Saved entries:
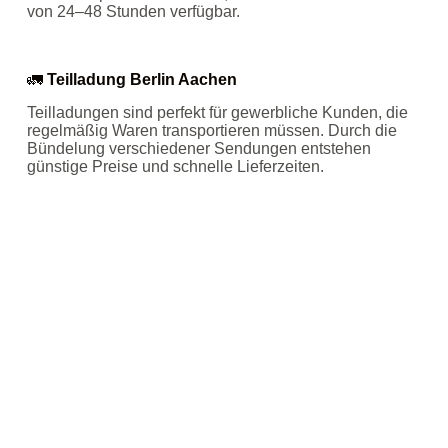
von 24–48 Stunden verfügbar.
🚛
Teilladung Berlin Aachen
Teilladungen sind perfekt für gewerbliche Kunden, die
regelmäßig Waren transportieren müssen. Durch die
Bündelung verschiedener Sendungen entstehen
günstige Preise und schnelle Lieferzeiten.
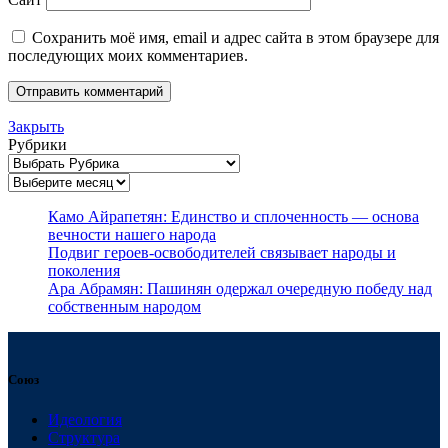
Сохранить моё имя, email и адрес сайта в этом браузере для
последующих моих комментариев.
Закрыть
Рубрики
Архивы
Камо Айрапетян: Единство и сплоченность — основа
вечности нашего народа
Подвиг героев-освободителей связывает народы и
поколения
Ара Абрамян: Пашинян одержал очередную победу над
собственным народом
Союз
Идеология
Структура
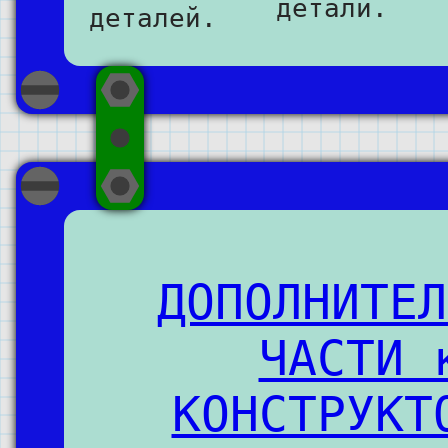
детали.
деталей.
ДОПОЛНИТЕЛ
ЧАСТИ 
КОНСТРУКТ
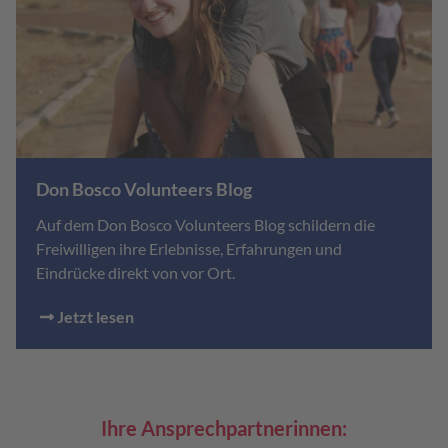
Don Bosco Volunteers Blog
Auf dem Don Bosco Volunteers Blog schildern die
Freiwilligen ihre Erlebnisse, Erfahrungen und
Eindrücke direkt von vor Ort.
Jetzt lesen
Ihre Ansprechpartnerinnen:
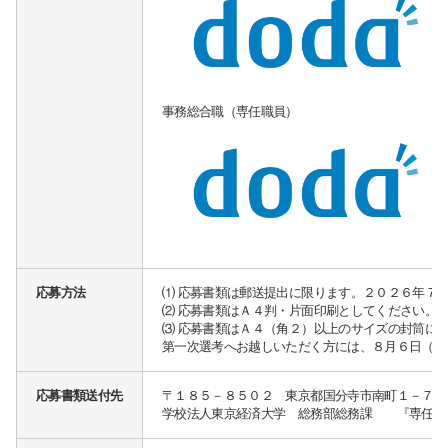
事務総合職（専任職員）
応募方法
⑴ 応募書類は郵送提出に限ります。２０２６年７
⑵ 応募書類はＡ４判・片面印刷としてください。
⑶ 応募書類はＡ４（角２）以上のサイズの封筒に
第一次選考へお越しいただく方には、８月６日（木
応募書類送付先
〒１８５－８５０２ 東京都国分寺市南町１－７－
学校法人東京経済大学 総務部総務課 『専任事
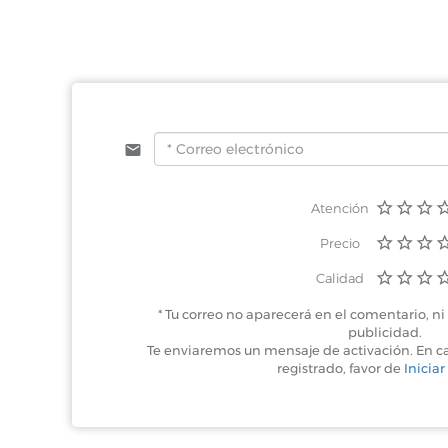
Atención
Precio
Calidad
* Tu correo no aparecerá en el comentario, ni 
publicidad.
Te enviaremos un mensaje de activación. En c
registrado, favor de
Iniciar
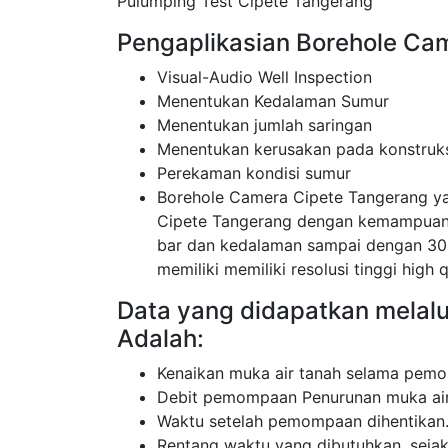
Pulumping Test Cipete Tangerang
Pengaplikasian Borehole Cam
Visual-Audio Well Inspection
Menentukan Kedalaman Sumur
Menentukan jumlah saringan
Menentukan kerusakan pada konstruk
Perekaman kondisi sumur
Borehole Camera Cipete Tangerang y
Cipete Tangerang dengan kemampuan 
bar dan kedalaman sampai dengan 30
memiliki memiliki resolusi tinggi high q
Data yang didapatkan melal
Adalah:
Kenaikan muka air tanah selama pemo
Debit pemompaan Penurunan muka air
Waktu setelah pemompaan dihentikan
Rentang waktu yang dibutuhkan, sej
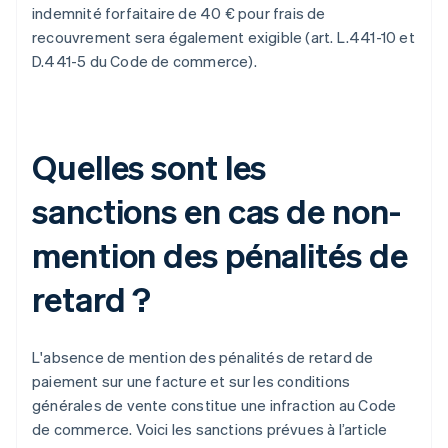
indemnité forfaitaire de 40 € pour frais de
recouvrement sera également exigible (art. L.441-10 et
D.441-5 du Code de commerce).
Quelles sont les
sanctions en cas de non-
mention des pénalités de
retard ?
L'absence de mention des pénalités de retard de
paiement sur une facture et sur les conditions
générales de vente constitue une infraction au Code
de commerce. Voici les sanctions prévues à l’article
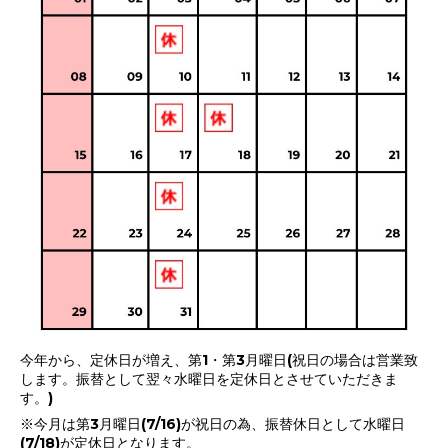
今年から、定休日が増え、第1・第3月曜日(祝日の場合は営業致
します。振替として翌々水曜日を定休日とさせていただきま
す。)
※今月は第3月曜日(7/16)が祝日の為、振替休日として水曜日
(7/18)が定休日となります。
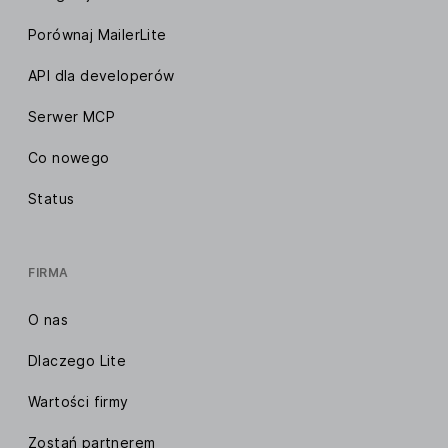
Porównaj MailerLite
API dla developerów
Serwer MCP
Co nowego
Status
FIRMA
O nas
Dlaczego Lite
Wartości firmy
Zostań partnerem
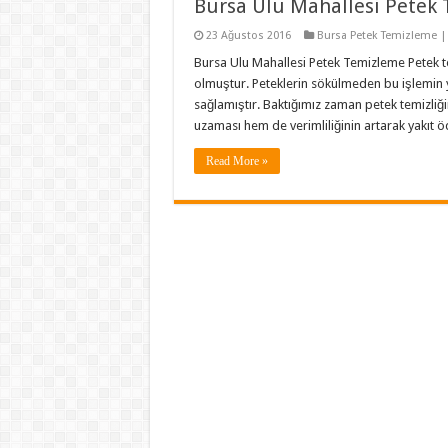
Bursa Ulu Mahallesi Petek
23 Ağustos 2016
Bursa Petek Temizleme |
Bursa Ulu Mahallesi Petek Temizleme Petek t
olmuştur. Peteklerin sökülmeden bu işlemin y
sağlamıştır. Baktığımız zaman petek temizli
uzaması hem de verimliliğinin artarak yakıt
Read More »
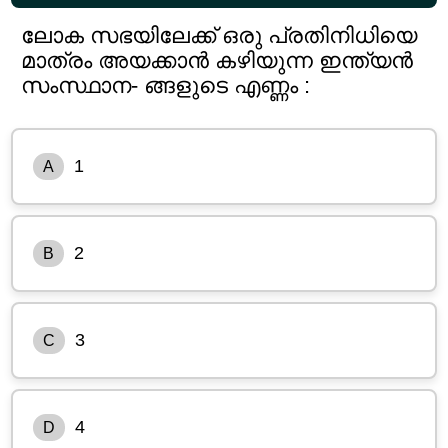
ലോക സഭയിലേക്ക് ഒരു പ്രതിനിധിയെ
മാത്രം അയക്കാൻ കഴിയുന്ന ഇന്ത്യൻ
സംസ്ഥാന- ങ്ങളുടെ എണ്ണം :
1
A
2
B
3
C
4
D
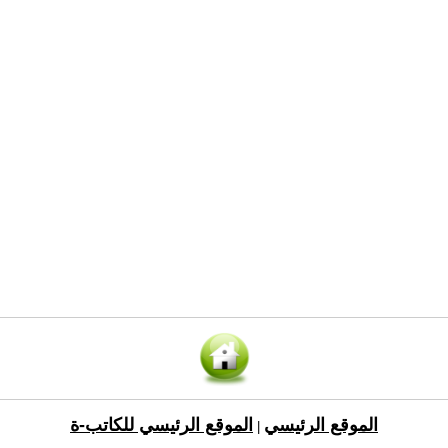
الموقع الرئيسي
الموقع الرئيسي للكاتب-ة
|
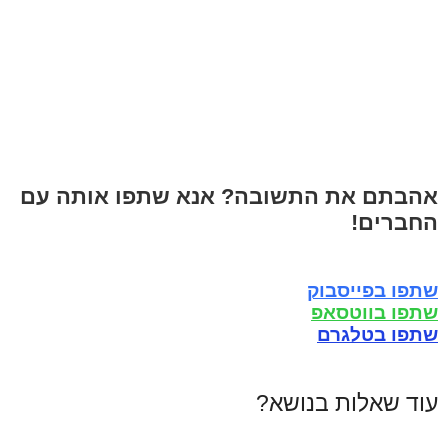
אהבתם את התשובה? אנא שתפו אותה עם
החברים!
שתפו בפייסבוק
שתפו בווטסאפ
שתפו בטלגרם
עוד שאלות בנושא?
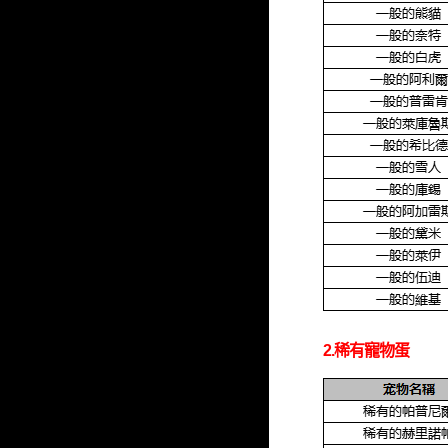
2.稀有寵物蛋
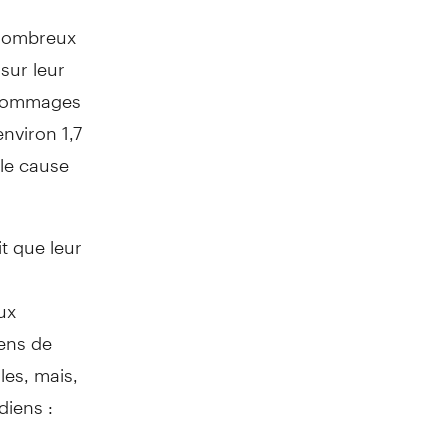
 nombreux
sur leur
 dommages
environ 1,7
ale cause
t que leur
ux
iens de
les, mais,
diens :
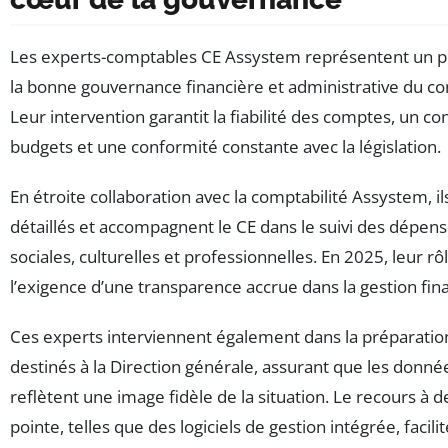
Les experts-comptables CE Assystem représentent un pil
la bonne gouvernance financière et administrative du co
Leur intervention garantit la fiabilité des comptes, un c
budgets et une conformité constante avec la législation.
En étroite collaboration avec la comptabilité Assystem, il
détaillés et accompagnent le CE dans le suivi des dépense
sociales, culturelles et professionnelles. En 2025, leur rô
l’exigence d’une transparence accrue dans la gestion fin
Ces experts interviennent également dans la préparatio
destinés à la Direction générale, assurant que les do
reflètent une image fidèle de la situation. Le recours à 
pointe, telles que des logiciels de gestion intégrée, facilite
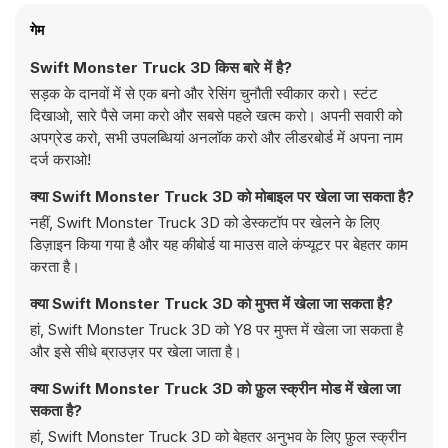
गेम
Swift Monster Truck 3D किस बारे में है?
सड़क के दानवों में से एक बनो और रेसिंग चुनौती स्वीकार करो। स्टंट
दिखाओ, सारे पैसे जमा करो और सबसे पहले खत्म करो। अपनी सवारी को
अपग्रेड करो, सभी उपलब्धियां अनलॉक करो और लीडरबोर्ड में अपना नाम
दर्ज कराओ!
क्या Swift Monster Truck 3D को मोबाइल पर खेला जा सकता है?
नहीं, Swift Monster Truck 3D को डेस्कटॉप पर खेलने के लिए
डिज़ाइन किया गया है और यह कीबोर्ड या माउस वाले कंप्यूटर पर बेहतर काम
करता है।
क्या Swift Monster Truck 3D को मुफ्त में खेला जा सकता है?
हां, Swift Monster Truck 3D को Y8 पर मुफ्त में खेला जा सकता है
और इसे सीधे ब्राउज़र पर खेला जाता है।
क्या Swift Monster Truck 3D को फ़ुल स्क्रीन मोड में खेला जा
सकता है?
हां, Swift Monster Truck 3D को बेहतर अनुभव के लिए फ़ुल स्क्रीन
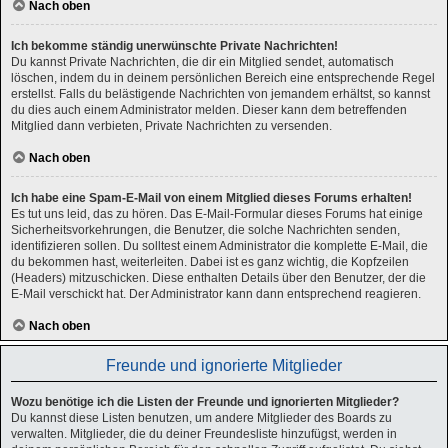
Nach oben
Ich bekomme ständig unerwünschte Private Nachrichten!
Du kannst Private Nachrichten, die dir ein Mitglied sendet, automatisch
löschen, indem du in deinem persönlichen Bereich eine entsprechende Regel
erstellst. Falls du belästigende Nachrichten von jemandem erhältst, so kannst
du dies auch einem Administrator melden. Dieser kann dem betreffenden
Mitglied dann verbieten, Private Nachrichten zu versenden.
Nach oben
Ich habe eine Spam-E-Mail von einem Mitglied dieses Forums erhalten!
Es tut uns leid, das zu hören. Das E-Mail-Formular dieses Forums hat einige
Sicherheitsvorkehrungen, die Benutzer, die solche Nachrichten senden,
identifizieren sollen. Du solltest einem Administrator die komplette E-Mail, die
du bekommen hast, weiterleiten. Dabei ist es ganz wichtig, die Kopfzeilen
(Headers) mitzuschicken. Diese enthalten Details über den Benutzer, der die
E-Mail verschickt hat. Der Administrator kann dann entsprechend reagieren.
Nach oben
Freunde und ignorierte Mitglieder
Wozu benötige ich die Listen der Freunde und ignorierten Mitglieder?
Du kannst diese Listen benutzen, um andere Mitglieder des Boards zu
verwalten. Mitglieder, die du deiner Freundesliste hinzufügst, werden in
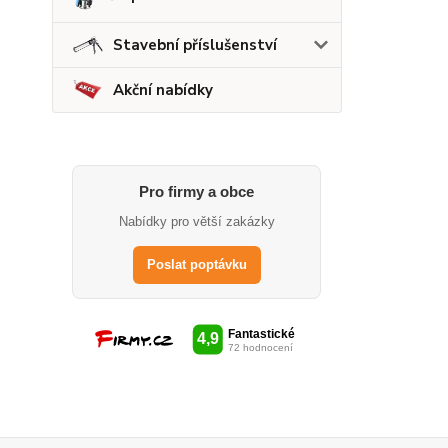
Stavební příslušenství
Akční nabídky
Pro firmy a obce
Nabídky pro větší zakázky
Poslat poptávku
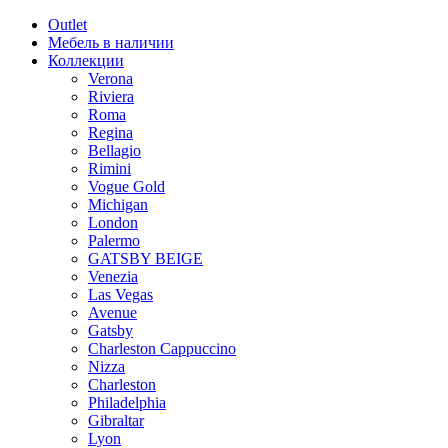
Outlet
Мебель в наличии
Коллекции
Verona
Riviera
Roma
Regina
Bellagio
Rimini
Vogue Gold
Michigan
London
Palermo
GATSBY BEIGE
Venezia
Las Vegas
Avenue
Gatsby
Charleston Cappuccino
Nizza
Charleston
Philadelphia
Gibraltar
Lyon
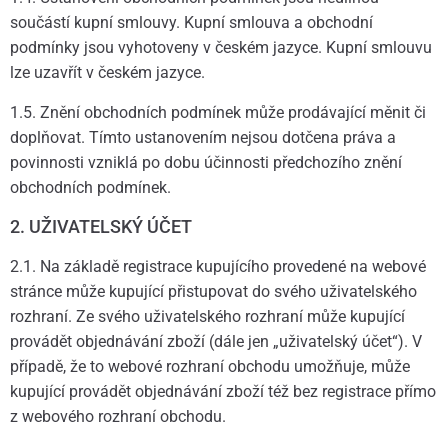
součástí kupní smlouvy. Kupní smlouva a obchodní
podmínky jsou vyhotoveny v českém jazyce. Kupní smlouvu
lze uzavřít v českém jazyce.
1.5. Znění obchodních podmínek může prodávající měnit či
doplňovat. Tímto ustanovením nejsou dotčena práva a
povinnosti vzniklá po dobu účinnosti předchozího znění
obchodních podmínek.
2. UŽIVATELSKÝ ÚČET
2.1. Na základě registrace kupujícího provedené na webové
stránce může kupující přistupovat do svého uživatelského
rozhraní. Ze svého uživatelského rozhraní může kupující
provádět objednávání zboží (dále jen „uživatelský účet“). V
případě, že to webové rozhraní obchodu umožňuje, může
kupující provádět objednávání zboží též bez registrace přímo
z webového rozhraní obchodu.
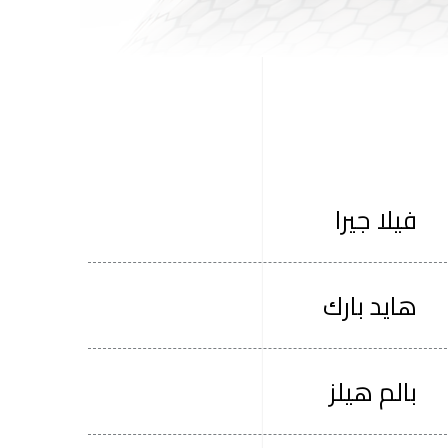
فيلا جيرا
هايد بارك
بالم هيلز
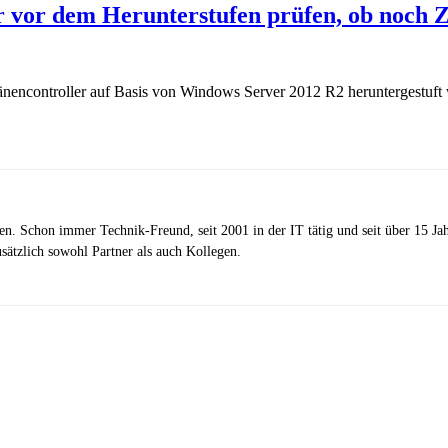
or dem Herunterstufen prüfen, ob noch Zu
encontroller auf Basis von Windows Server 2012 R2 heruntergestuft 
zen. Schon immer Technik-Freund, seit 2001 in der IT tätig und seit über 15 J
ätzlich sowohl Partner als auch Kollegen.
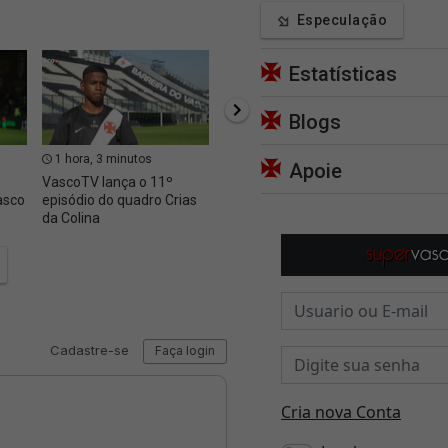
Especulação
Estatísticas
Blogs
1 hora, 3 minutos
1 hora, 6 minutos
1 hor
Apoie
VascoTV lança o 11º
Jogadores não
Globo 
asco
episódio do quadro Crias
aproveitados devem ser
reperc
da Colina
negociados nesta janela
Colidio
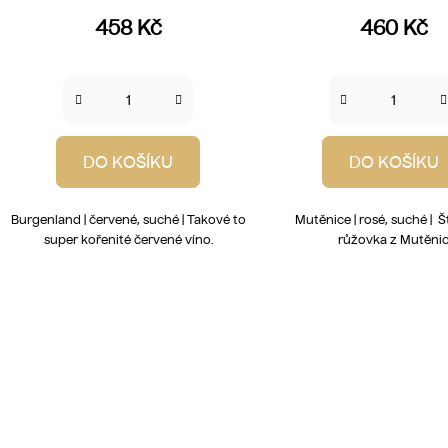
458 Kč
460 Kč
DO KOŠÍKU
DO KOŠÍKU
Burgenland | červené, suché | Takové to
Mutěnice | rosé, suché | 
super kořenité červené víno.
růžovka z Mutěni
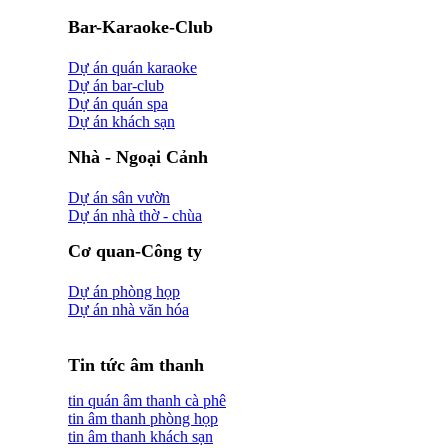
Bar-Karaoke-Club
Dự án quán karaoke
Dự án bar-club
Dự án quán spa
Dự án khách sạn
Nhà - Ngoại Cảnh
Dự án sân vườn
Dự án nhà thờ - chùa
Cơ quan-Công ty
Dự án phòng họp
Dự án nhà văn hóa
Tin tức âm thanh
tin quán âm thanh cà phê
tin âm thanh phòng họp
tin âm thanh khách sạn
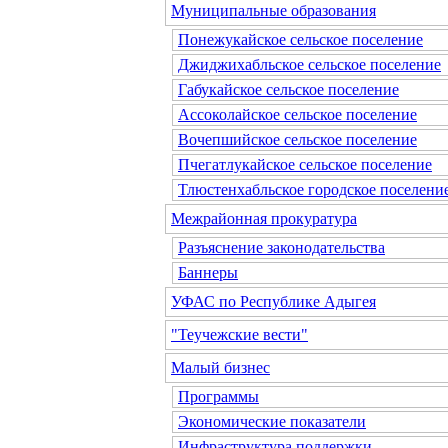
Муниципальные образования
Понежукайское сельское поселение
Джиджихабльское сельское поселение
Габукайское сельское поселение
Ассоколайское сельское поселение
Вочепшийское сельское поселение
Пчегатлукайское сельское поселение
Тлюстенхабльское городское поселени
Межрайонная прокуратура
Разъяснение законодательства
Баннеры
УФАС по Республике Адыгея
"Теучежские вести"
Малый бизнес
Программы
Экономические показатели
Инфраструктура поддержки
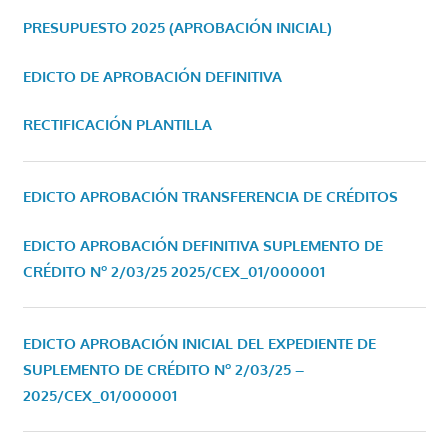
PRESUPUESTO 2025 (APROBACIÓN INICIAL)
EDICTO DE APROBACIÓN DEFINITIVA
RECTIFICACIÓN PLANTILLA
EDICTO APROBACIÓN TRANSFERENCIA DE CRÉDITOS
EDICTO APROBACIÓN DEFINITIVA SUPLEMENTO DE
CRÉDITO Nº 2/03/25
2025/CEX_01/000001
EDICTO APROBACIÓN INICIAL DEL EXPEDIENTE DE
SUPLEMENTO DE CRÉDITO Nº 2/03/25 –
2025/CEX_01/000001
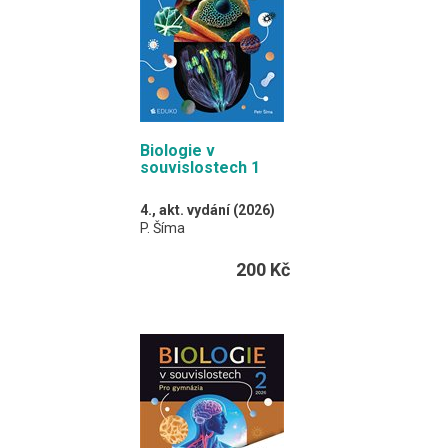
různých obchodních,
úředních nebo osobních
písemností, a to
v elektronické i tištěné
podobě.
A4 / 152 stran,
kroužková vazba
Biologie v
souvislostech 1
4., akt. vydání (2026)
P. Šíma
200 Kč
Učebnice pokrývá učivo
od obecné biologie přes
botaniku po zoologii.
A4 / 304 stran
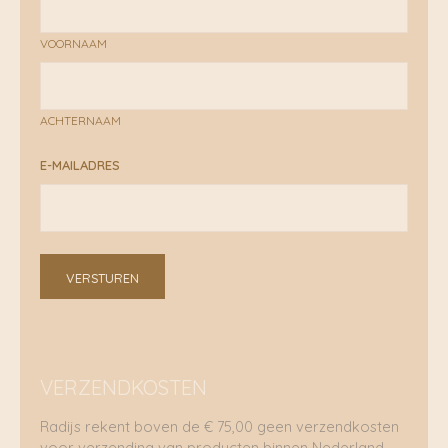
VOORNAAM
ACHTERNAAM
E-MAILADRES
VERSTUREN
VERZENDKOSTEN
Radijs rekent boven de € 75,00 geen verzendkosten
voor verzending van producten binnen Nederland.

- **Required work**
Show every line in the records above that contains the word "pemompaan".

- **Solution to this exercise**
Debit pemompaan Penurunan muka air
Waktu setelah pemompaan dihentikan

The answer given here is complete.